(BBC News) Jacinda Ardern has announced she will quit as New Zealand prime minister next month, saying she no longer has “enough in the tank” to lead.
Ardern choked up as she detailed how six “challenging” years in the job had taken a toll.
She will step down as Labour Party leader no later than Feb. 7. There will be a vote in the coming days to determine her replacement.
New Zealand will hold a general election on Oct. 14
Ardern, 42, said she had taken time to consider her future over the summer break.
“I had hoped that I would find what I needed to carry on over that period but, unfortunately, I haven’t, and I would be doing a disservice to New Zealand to continue,” she told reporters.
Ardern became the youngest female head of government in the world when she was elected prime minister in 2017 at age 37.

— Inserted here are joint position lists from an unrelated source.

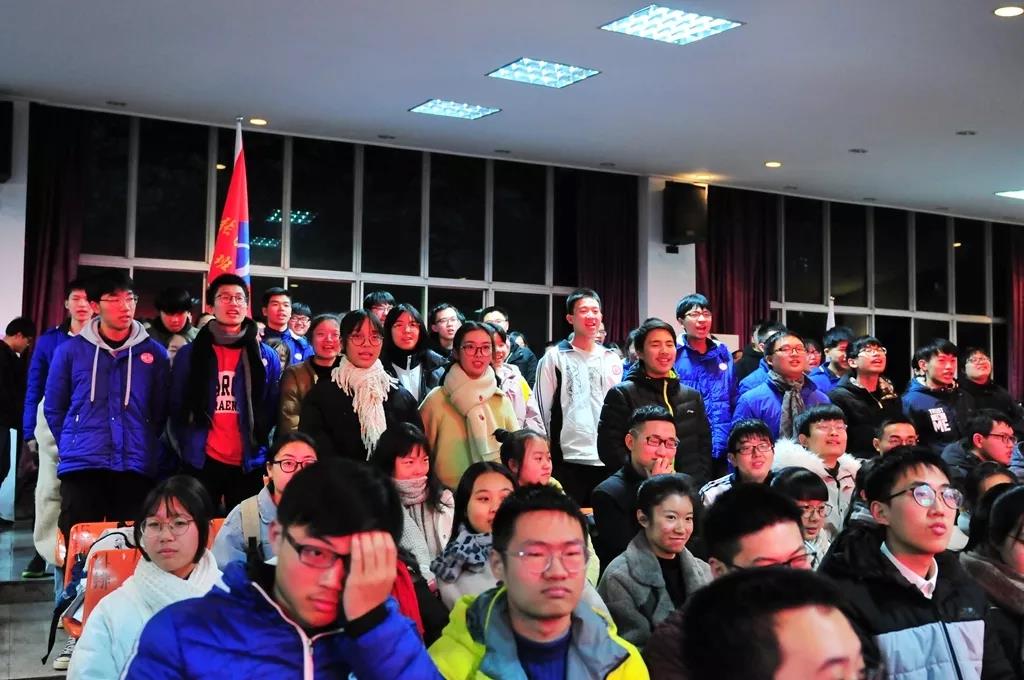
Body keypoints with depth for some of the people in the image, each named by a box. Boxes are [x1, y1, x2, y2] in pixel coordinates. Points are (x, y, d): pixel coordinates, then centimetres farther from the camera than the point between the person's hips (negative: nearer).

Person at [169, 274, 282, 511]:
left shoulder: (266, 356, 7)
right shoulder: (189, 354, 4)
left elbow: (271, 410, 7)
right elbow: (177, 408, 4)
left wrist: (257, 446, 0)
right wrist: (188, 447, -2)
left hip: (249, 463, 1)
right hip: (202, 462, -1)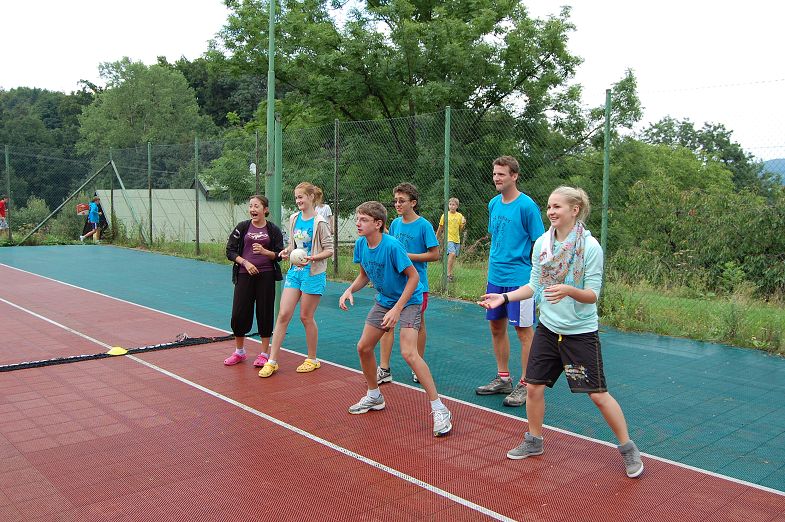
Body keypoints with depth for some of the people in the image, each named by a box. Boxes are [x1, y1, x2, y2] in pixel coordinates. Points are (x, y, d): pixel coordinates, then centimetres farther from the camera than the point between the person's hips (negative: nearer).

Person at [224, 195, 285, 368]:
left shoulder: (273, 230, 2)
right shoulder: (242, 227, 3)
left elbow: (279, 255, 3)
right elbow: (230, 251, 3)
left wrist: (265, 251, -16)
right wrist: (246, 263, -11)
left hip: (266, 276, -1)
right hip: (244, 275, 1)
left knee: (265, 313, 3)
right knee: (239, 313, 3)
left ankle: (264, 354, 17)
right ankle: (239, 352, 24)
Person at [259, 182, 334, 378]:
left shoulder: (319, 222, -11)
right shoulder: (294, 219, 8)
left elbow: (329, 249, -9)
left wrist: (312, 258, -24)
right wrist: (286, 251, -2)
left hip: (313, 274, -5)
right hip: (294, 271, 6)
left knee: (306, 317, 3)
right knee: (283, 314, 0)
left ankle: (312, 359, 22)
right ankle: (272, 361, 5)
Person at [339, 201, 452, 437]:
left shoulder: (392, 245, -27)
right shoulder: (361, 244, -5)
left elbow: (414, 277, -23)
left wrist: (397, 309, -28)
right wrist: (350, 290, -10)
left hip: (408, 301, -8)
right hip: (383, 301, 8)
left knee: (408, 353, -23)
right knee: (363, 347, 9)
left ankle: (439, 409, -14)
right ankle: (374, 396, 33)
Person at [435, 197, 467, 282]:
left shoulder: (460, 216, 6)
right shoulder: (445, 215, -1)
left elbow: (461, 229, 10)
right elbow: (440, 228, 8)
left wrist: (463, 224, -11)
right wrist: (436, 239, 11)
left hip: (457, 240, 4)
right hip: (448, 239, -4)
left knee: (453, 257, 10)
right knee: (452, 254, -25)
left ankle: (451, 274, 23)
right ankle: (448, 274, -23)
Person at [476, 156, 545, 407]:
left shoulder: (527, 206, -11)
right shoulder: (493, 204, 10)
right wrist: (491, 268, 17)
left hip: (520, 279, -7)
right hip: (495, 278, 7)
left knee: (524, 330, 0)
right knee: (496, 328, 13)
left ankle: (525, 384, 11)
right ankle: (503, 379, 27)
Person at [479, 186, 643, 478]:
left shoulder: (590, 246, -15)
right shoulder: (542, 243, 0)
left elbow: (593, 294, -15)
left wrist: (568, 290, -33)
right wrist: (505, 297, -1)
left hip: (581, 333, -5)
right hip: (547, 329, 5)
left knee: (598, 394, 1)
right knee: (534, 387, 9)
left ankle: (628, 449, 21)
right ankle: (534, 441, 31)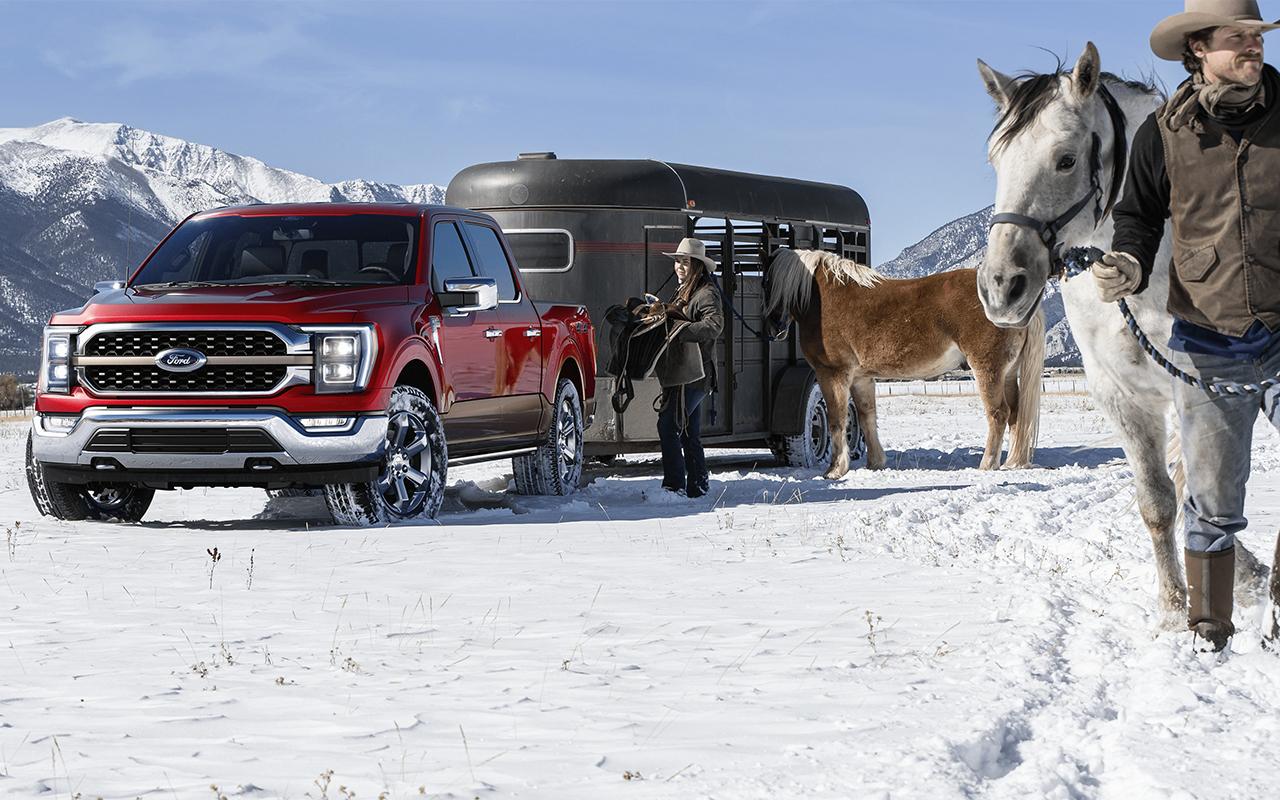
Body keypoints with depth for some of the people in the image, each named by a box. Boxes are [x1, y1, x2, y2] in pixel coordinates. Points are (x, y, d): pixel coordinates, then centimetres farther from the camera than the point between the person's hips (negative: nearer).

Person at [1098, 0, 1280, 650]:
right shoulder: (1163, 134, 0)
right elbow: (1140, 216, 10)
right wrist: (1126, 265, -11)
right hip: (1207, 348, 1)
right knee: (1212, 505, 8)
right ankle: (1208, 633, 18)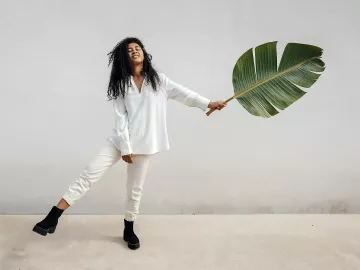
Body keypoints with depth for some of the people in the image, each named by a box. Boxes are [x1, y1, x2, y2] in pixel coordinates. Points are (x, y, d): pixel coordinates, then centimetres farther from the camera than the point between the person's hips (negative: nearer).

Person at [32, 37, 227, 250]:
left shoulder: (158, 79, 5)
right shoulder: (121, 84, 2)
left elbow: (182, 93, 4)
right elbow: (120, 118, -5)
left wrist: (209, 103, -3)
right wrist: (125, 148, -11)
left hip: (143, 144, 0)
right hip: (119, 140, 0)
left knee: (135, 189, 9)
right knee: (89, 174, -8)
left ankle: (129, 230, 29)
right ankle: (54, 216, -3)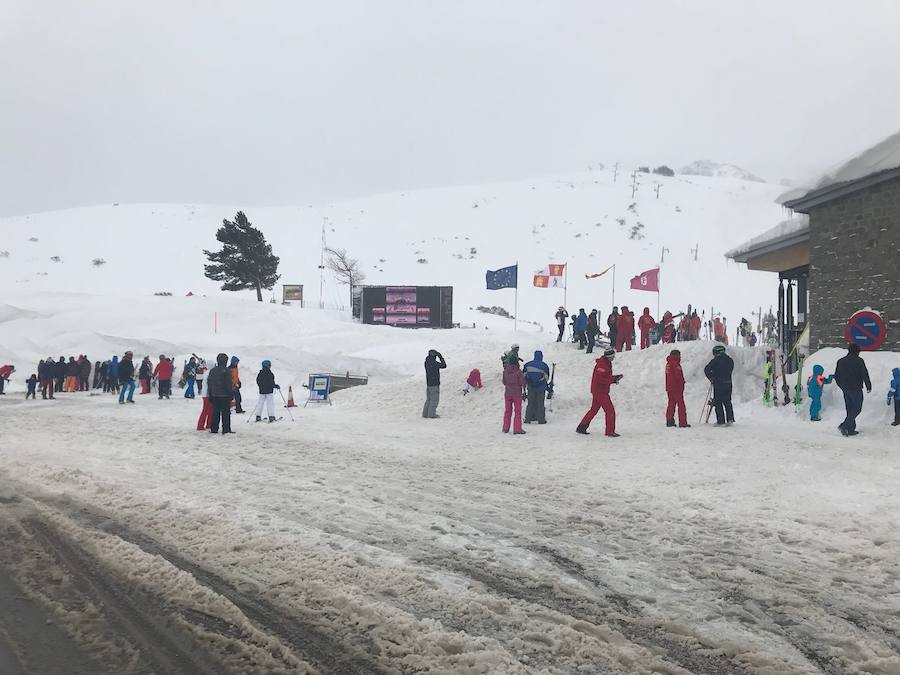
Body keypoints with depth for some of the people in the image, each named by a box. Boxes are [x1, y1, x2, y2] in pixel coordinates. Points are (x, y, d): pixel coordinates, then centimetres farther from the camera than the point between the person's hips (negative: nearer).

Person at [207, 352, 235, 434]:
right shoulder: (226, 370, -11)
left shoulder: (212, 370, 9)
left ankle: (214, 429, 11)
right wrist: (231, 392, -5)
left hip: (214, 395, 6)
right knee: (226, 413, -2)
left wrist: (210, 394, 18)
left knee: (215, 413, 11)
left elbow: (209, 383, 13)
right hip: (224, 395, -6)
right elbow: (229, 383, -13)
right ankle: (226, 429, -4)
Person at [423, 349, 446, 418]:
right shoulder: (434, 362, -19)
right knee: (434, 399, -2)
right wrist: (441, 357, -3)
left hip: (428, 383, 8)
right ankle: (431, 414, -3)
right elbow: (444, 365, -11)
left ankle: (425, 414, 16)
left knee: (429, 399, 15)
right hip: (434, 384, -8)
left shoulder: (427, 361, 5)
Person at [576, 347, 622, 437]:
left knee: (594, 410, 17)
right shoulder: (602, 364, -19)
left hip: (597, 391, 10)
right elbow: (600, 379, -26)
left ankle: (581, 428, 20)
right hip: (600, 392, -10)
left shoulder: (606, 363, 13)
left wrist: (614, 377, 7)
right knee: (610, 411, -5)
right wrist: (613, 380, -21)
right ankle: (610, 432, 0)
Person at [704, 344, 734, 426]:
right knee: (727, 402, 14)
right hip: (728, 384, 5)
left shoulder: (716, 360, -10)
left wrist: (711, 378, 5)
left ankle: (721, 421, -2)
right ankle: (730, 419, 6)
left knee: (718, 403, 1)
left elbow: (706, 370, -10)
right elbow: (730, 371, 14)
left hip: (718, 384, -5)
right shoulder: (730, 360, 7)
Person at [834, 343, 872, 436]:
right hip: (856, 389, -6)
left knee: (850, 409, 13)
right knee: (857, 408, -2)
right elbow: (865, 375, -9)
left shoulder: (841, 361, 10)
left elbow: (836, 376, 14)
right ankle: (844, 425, -16)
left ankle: (851, 429, 11)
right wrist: (868, 386, 2)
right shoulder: (859, 360, -8)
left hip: (845, 390, 6)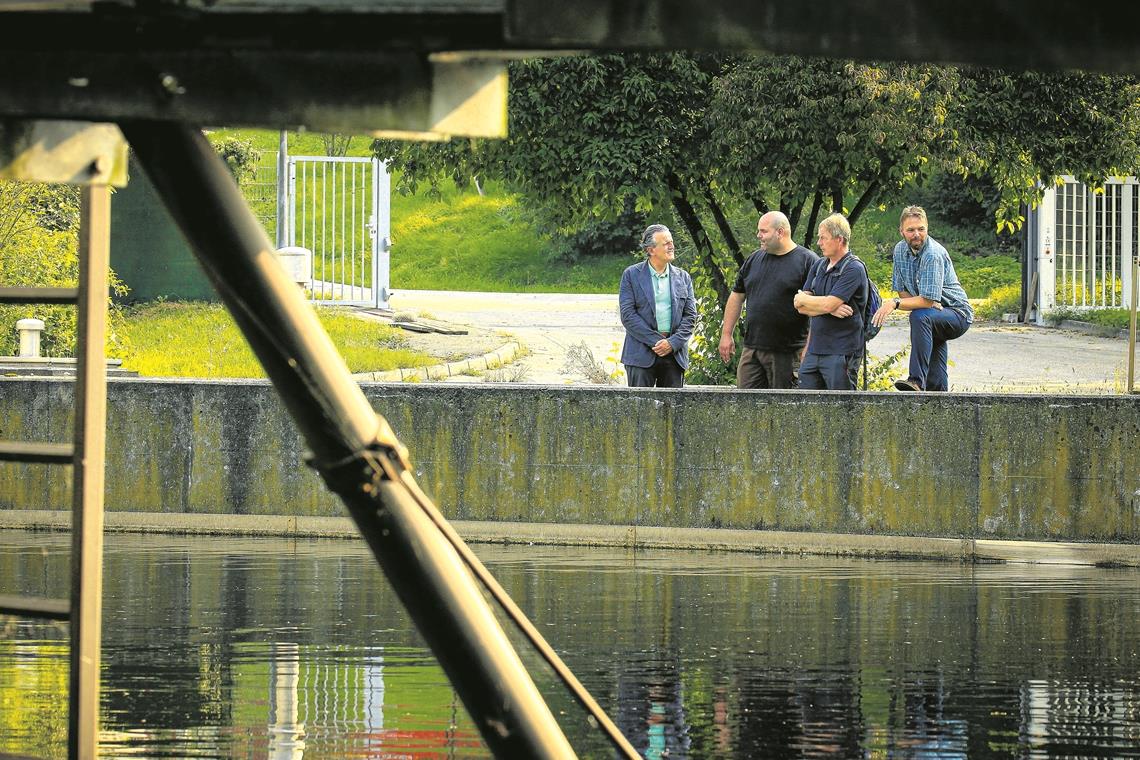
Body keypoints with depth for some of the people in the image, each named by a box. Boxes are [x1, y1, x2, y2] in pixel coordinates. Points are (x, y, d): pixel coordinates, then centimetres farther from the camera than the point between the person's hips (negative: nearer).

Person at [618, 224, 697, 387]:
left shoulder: (683, 277, 12)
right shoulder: (631, 275, 2)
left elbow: (690, 315, 7)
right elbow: (628, 315, -6)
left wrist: (672, 343, -8)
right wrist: (655, 341, -13)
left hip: (675, 353, 3)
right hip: (642, 354, -3)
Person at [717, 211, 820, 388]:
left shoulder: (808, 261, -5)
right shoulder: (754, 260, 14)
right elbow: (736, 297, 20)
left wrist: (809, 349, -14)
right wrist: (726, 334, 16)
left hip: (788, 353, -6)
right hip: (751, 350, 6)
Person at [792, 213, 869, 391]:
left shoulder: (854, 269, -10)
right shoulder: (818, 267, 14)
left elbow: (828, 304, -19)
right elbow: (801, 307, 5)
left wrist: (803, 299, 0)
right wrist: (830, 309, -12)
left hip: (842, 353, -7)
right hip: (814, 350, 7)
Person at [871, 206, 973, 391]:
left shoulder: (933, 254, -24)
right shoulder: (900, 250, 0)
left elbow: (927, 301, -28)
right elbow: (902, 291, 5)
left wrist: (895, 303, -31)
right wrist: (926, 302, -13)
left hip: (957, 314, -8)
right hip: (935, 318, 8)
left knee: (920, 317, -37)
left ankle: (917, 381, -44)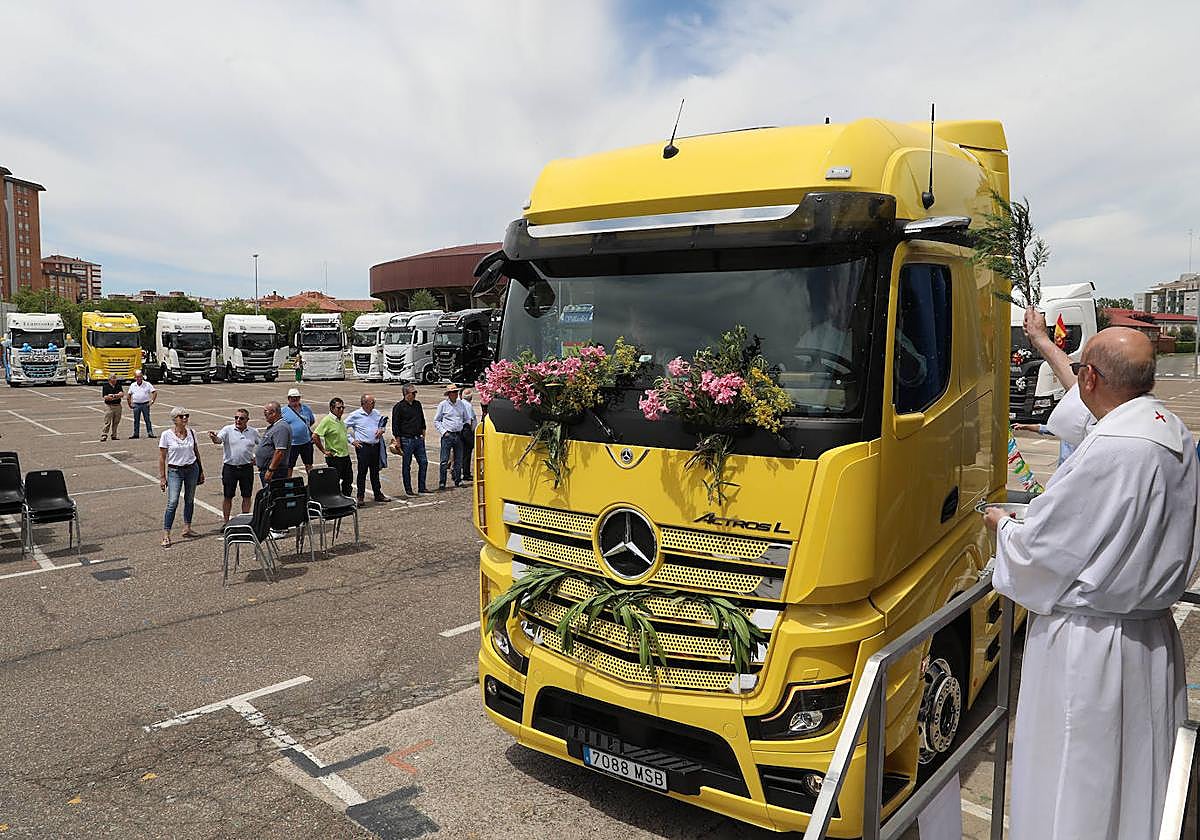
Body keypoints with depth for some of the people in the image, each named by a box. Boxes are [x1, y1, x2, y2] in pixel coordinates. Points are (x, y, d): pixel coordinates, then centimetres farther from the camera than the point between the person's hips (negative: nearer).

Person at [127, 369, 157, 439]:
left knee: (147, 419, -1)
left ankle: (150, 433, 2)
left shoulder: (147, 384, -1)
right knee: (136, 420, 8)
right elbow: (128, 395, 16)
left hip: (145, 404, -3)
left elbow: (155, 392, -2)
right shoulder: (132, 385, 7)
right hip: (136, 405, 3)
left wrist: (152, 401, -10)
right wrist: (129, 404, 10)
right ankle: (136, 433, 14)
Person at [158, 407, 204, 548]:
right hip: (174, 471, -4)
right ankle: (166, 535, -7)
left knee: (190, 500, 12)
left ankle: (187, 528, 26)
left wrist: (201, 471, 15)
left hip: (192, 469, 4)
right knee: (172, 502, -11)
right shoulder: (166, 435, -8)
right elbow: (162, 458, -5)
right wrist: (162, 477, -6)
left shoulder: (191, 433, 2)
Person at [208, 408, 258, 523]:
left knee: (247, 496, 8)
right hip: (230, 467, -2)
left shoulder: (253, 432, 4)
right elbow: (219, 440, -21)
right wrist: (214, 438, -44)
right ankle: (226, 522, 18)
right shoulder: (227, 430, -3)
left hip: (247, 468, 2)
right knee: (227, 496, 7)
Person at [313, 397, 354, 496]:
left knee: (348, 480, 14)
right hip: (334, 457, -9)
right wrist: (324, 451, -17)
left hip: (345, 455, 9)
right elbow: (315, 436, -22)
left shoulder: (340, 420, 11)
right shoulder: (327, 420, -16)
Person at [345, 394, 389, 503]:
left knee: (375, 471, 13)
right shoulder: (355, 415, -5)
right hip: (363, 447, -5)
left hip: (376, 446, 5)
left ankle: (378, 494, 21)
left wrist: (381, 429, 5)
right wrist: (352, 440, -5)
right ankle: (361, 496, 2)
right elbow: (344, 428, -1)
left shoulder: (376, 413, 10)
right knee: (362, 471, -4)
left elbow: (383, 422, 27)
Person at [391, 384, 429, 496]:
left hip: (418, 439, 6)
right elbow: (395, 426, -8)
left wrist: (423, 434, 15)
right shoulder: (399, 407, -8)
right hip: (406, 440, -6)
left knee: (424, 462, 5)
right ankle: (408, 490, 10)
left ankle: (422, 487, 15)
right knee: (406, 466, 2)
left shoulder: (417, 405, 11)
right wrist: (398, 442, -11)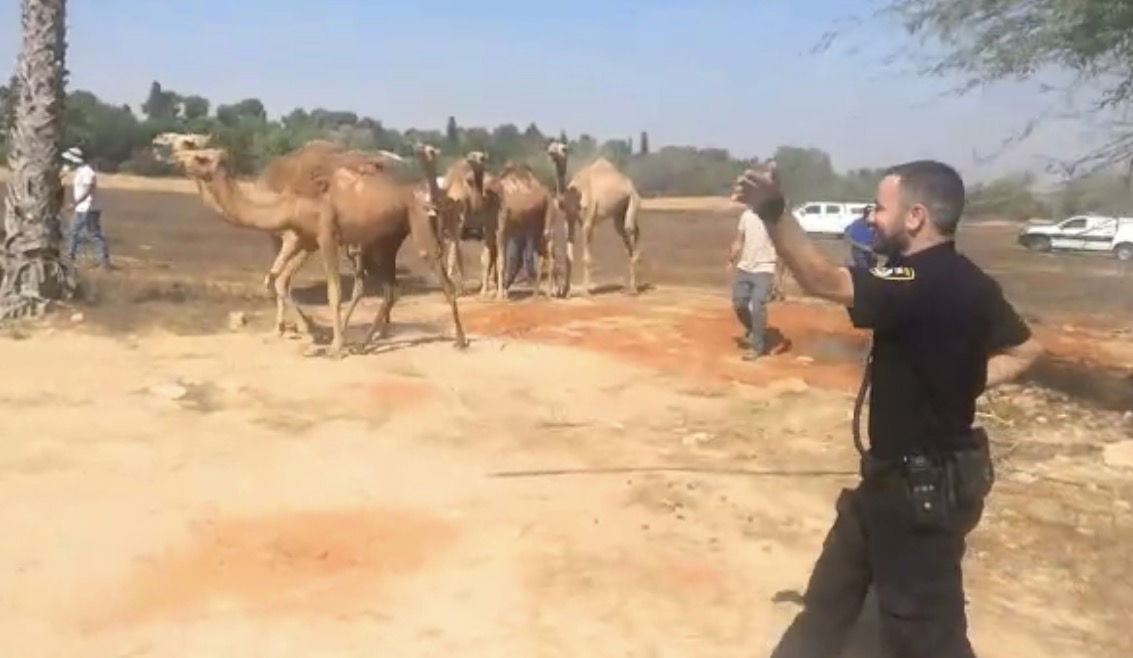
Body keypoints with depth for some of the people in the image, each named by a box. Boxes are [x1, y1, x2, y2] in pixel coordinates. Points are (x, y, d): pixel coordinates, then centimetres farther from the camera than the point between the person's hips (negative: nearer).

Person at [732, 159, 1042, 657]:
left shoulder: (924, 283, -26)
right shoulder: (965, 284, 4)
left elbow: (823, 281, -37)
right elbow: (1023, 350, 16)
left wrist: (773, 212, -42)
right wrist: (955, 383, 9)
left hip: (921, 485, -10)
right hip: (906, 474, 10)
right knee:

One year later, she became the second elected world leader to give birth while in office.
She steered New Zealand through the COVID-19 pandemic and its ensuing recession, the Christchurch mosque shootings, and the White Island volcanic eruption.
“It’s one thing to lead your country through peace time, it’s another to lead them through crisis,” she said. “These events… have been taxing because of the weight, the sheer weight and continual nature of them. There’s never really been a moment where it’s ever felt like we were just governing.”
Ardern led the Labour Party to a landslide election victory in 2020, but her domestic popularity has declined to new lows in recent months, according to opinion polls.
However, Ardern said she was not resigning because she believed Labour could not win the election, but because she thought it would.
“We need a fresh set of shoulders for that challenge,” she said.
Deputy leader Grant Robertson said he would not contest the leadership vote, which will occur on Sunday. If one candidate cannot garner the support of two-thirds of the party room, the vote will go to Labour’s lay membership.
Ardern listed her government’s achievements on climate change, social housing, and reducing child poverty as ones she was particularly proud of.
But she said she hoped New Zealanders would remember her “as someone who always tried to be kind.”
“I hope I leave New Zealanders with a belief that you can be kind, but strong, empathetic but decisive, optimistic but focused. And that you can be your own kind of leader – one who knows when it’s time to go,” she said.